Saying you're doing the "right thing" wouldn't be appropriate here. You're doing what you have to do for yourself and your kids.
And congrats on DS' license.
thanks guys. Hey Fro, supposedly he is spending the weekend in Chicago. Sorry!
Wow, very heavy update. I'm glad that you posted. You have our support. You're correct that past problems with DH have made you stronger. Thank goodness he wasn't drinking and getting into an accident, possibly killing someone, when he got arrested. The best news...leaving the cold and snow and moving to warmer weather. Make sure your kids go to a college in a warm climate; then you can join them there!
*thud* Wow. While I'm sorry to hear about all this, I'm feeling optimistic about your future.

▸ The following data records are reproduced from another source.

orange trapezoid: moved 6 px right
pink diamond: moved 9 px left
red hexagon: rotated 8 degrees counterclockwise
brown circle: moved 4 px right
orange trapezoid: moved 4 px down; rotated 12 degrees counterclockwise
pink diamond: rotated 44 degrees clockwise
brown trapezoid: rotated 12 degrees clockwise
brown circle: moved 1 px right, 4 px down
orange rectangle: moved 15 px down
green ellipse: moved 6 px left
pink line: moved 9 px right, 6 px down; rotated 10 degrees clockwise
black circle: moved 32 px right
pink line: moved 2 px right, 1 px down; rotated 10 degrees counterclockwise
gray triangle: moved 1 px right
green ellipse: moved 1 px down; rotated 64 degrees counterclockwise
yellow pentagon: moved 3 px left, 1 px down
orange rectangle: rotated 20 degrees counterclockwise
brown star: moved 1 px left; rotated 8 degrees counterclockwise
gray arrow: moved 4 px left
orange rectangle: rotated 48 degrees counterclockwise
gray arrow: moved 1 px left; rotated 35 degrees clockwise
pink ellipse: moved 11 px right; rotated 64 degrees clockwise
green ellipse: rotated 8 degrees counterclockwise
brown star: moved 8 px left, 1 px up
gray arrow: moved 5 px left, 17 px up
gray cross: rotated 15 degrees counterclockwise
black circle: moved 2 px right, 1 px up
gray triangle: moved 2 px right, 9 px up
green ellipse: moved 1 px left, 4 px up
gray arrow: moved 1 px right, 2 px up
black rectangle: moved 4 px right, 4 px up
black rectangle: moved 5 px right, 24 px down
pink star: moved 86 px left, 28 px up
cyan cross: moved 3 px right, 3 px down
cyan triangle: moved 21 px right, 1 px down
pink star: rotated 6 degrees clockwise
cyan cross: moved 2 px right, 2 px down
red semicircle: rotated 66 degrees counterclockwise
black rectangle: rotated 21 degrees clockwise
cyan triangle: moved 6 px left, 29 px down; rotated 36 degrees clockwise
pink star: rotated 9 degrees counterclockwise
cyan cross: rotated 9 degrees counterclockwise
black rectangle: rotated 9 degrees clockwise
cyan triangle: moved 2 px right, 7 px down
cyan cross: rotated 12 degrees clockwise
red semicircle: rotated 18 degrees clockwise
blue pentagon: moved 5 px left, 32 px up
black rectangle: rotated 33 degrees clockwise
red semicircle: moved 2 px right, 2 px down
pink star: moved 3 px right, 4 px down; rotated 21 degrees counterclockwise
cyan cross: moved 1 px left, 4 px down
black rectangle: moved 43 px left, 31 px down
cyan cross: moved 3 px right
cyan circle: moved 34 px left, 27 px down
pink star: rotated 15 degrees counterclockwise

Sure, it won't be easy for you or the kids, but life with him every day wasn't either.
Congrats to Devon, and in a weird way...congrats to you. Break away from that ball and chain, Baby!
I echo what Kim says. You are definitely doing the right thing and you are going to be on a happier path. I'm sending good thoughts your way.
(((hug)))
I'm so sorry you're going through this but hopefully you'll look back on this and know that this was your path to brighter days.
Your children have a lot to be proud of. A wonderful mother who is showing strength in the face of challenge.
Oh gosh, I forgot what picture I had up there. Take no notice please. It's inappropriate under the circumstances.
That's quite the update.
*HUGS*
And Fro said it best, it's great to be strong... but don't be afraid to lean if you need to.